Assim, a Quimbanda, ao absorver e ressignificar os elementos das tradições salomônica, cipriânica e fáustica, revela-se como uma síntese singular da feitiçaria demonológica ocidental e da espiritualidade afro-brasileira. A tradição salomônica estabelece os fundamentos da goécia e da hierarquia dos espíritos, a tradição cipriânica adapta esses conhecimentos a uma feitiçaria popular e pragmática, e a tradição fáustica traz a lógica do pacto e do domínio sobre as forças ocultas.
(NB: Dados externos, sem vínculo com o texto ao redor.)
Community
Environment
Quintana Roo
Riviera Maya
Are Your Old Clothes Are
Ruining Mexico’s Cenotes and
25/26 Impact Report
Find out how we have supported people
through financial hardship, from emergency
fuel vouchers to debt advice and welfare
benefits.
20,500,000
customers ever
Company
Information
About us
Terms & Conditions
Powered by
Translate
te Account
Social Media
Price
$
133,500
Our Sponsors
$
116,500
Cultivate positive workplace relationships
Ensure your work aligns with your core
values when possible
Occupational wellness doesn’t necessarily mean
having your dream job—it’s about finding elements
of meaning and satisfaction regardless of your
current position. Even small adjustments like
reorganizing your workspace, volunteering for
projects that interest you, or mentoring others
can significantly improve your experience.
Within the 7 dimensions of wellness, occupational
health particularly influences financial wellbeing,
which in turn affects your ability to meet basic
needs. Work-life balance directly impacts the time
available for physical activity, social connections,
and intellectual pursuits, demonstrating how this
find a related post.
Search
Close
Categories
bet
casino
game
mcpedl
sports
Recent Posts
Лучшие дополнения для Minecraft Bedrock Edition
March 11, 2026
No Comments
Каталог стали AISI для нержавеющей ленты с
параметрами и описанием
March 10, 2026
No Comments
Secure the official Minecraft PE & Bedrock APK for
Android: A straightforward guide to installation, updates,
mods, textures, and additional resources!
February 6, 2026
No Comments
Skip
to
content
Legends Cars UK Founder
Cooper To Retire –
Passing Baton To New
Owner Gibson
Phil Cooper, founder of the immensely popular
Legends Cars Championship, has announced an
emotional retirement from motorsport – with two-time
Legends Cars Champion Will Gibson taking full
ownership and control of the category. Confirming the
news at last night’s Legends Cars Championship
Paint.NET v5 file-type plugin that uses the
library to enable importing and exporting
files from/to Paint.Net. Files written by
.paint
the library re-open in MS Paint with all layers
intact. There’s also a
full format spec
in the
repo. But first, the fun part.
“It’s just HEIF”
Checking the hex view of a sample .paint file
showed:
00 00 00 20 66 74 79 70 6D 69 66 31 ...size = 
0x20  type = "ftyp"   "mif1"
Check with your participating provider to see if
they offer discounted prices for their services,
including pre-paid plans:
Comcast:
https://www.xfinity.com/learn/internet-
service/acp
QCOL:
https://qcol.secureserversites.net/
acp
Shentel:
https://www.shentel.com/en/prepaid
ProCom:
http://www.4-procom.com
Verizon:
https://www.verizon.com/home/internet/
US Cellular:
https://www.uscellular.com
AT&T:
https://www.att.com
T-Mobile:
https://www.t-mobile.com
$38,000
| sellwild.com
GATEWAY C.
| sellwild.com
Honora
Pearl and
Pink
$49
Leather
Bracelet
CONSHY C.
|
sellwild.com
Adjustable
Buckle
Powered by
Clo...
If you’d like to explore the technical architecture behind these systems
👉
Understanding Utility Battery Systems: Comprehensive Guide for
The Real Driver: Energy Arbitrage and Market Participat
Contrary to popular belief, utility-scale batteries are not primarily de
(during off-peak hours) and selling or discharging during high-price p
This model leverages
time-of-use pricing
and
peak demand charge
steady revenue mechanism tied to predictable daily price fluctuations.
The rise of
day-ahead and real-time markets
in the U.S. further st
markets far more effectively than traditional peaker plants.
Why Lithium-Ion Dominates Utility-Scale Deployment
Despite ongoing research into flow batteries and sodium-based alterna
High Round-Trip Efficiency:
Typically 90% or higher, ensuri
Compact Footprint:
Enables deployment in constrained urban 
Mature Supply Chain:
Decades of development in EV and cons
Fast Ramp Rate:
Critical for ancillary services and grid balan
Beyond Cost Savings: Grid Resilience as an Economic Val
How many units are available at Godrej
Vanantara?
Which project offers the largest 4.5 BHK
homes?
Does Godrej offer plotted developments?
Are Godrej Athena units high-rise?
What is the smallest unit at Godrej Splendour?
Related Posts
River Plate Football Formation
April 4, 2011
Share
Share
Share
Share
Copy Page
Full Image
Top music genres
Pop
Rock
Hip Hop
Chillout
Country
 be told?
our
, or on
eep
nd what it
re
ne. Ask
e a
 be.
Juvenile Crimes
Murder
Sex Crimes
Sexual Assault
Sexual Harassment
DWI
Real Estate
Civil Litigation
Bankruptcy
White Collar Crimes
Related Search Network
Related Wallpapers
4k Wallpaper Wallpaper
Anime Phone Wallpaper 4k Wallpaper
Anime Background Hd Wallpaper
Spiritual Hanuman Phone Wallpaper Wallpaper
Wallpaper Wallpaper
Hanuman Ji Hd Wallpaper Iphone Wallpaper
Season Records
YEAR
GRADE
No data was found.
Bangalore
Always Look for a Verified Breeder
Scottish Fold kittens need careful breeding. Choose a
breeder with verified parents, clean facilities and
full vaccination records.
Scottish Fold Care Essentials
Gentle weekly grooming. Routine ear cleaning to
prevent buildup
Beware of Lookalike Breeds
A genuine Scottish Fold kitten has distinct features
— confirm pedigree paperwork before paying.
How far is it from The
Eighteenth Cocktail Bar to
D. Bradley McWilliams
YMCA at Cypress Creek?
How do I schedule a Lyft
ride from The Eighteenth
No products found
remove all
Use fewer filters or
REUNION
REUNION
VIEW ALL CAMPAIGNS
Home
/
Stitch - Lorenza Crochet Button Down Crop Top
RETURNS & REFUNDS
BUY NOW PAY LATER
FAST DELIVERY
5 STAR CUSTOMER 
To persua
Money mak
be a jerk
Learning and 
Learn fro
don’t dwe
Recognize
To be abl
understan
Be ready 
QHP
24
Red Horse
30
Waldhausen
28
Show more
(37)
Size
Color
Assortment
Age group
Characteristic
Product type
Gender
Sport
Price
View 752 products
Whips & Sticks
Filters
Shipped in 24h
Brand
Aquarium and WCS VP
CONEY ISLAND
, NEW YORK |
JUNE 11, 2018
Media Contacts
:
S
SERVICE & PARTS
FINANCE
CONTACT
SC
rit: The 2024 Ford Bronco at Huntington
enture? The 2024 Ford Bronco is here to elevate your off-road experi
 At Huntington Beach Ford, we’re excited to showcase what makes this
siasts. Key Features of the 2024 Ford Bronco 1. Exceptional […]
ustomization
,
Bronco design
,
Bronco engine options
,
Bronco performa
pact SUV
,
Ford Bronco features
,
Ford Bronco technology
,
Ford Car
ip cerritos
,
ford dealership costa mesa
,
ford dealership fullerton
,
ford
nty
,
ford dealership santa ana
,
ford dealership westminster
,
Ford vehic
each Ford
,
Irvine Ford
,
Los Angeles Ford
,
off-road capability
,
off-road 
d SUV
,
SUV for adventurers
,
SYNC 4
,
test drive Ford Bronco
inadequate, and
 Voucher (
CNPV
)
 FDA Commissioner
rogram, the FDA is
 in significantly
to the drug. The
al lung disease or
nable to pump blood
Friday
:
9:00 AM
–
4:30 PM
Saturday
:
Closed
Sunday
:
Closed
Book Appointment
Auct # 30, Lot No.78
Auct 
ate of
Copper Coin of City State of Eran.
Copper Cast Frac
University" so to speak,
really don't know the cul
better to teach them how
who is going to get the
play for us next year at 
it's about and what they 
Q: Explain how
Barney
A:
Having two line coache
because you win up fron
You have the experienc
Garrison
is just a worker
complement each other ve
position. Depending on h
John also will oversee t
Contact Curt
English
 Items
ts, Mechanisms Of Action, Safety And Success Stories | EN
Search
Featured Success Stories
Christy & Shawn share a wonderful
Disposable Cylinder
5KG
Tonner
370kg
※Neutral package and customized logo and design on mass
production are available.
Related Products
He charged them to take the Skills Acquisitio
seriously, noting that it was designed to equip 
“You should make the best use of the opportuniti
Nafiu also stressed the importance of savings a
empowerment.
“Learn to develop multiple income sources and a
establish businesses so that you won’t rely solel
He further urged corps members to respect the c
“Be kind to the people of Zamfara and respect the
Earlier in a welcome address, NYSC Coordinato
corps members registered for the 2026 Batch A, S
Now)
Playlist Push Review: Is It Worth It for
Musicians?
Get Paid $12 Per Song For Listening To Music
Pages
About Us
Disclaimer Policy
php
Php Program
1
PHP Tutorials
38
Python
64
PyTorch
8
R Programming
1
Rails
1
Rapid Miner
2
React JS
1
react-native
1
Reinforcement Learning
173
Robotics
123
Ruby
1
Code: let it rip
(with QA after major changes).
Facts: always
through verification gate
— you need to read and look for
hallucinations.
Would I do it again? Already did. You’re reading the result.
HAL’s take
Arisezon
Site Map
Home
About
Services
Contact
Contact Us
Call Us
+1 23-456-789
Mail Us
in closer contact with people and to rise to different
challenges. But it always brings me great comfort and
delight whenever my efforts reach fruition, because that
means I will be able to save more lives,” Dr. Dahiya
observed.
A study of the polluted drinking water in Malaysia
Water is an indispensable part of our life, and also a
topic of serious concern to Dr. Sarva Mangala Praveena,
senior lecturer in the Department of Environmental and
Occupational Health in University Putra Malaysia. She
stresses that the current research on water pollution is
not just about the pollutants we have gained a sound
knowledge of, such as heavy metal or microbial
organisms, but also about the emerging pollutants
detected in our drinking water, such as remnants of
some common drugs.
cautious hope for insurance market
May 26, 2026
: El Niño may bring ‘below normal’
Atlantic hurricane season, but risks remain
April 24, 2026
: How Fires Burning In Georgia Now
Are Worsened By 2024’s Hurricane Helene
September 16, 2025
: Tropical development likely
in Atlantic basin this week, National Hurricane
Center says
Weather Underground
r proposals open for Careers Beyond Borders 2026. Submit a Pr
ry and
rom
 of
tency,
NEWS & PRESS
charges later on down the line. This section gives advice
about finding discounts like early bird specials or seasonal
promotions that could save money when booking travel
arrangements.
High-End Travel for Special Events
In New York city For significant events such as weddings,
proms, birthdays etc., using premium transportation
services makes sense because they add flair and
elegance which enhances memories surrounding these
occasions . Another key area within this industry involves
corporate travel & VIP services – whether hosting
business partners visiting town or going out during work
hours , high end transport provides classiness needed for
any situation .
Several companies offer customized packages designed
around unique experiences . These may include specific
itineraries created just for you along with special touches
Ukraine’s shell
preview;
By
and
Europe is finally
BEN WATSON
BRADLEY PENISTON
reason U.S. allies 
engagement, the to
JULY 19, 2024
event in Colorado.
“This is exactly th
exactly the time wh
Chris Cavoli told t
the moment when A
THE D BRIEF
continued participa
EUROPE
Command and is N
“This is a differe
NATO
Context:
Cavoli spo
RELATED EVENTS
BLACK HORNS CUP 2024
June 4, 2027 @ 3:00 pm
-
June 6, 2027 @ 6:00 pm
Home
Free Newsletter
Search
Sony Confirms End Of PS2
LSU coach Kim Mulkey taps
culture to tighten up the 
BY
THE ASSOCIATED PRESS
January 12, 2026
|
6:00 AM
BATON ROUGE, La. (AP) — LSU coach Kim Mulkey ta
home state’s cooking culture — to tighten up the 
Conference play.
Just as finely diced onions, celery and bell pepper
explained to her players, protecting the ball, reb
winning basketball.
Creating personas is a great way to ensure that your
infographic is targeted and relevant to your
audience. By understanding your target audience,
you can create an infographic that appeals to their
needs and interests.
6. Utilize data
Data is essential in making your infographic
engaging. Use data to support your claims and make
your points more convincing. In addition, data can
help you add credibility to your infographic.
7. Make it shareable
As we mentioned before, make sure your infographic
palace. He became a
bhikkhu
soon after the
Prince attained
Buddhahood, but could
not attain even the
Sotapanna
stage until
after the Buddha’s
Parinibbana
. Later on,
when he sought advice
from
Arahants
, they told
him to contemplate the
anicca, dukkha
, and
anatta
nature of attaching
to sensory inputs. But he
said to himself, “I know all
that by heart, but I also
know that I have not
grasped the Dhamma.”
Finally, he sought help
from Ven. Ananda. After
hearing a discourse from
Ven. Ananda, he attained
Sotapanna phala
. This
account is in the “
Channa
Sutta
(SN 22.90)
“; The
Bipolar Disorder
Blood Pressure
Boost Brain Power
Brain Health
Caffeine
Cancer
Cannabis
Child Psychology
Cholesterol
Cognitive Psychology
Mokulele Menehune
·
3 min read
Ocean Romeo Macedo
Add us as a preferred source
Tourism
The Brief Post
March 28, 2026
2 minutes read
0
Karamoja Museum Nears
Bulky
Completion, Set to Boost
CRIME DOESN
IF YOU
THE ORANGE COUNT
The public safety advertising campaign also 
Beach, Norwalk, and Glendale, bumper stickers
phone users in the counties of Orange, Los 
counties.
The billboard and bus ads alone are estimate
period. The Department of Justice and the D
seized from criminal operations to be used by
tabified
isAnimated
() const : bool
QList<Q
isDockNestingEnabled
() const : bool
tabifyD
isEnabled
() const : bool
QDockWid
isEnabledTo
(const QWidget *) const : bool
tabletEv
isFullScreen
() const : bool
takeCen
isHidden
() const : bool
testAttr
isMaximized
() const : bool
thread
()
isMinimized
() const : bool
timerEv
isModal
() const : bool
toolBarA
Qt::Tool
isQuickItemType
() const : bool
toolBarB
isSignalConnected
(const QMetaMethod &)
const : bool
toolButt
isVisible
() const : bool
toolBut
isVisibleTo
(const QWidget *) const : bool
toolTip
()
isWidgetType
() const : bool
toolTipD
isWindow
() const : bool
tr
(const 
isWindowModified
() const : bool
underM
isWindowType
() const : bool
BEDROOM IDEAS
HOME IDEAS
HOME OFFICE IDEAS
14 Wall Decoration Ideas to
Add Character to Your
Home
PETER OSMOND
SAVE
Na Quimbanda, essas influências convergem para forjar um sistema mágico no qual os Exus e Pombagiras não são meros demônios subordinados à vontade do magista, mas inteligências telúricas e ctônicas com as quais se negocia, se estabelece trocas e se trilha uma jornada de poder e transformação. O Diabo, presente em todas essas tradições como a figura do grande iniciador, é na Quimbanda o próprio Maioral, aquele que guia os iniciados pela senda da feitiçaria ctoniana. Dessa fusão nasce um caminho mágico onde a luz e as trevas se equilibram, e onde a feitiçaria se manifesta como um estilo de vida, um pacto com o próprio destino e um comprometimento com a realização da Vontade.

 

Finalmente, A Quimbanda, ao integrar as tradições salomônica, cipriânica e fáustica, também absorve o imaginário do Diabo romântico, figura central do pensamento esotérico e literário do Séc. XIX. O Romantismo, com sua exaltação do gênio rebelde, da transgressão e da busca pelo absoluto, redefiniu o Diabo como um arquétipo de libertação, sabedoria proibida e poder transcendente. Goethe (1749-1832), em Fausto, apresenta Mefistófeles como o grande provocador do despertar, enquanto Byron (1788-1824) e Baudelaire (1821-1867) o elevam à figura do anjo caído que desafia o dogma e a hipocrisia. Esse Diabo romântico encontra ressonância na Quimbanda, onde Maioral não é um símbolo de queda ou condenação, mas de potência iniciática, um mestre que conduz o feiticeiro na jornada de autoconhecimento e soberania espiritual. Assim como o Fausto romântico desafia os limites impostos pela moralidade e busca a experiência direta do divino por meio da feitiçaria, o kimbanda trilha a senda ctônica guiado por Exu e Pombagira, firmando pactos que transcendem a dualidade simplista entre bem e mal. A Quimbanda, portanto, não apenas herda os métodos rituais das tradições demonológicas, mas também incorpora a cosmovisão de um Diabo emancipador, tornando-se uma feitiçaria do empoderamento, do desafio às normas e da reintegração do homem com os mistérios profundos da Terra e do Cosmos.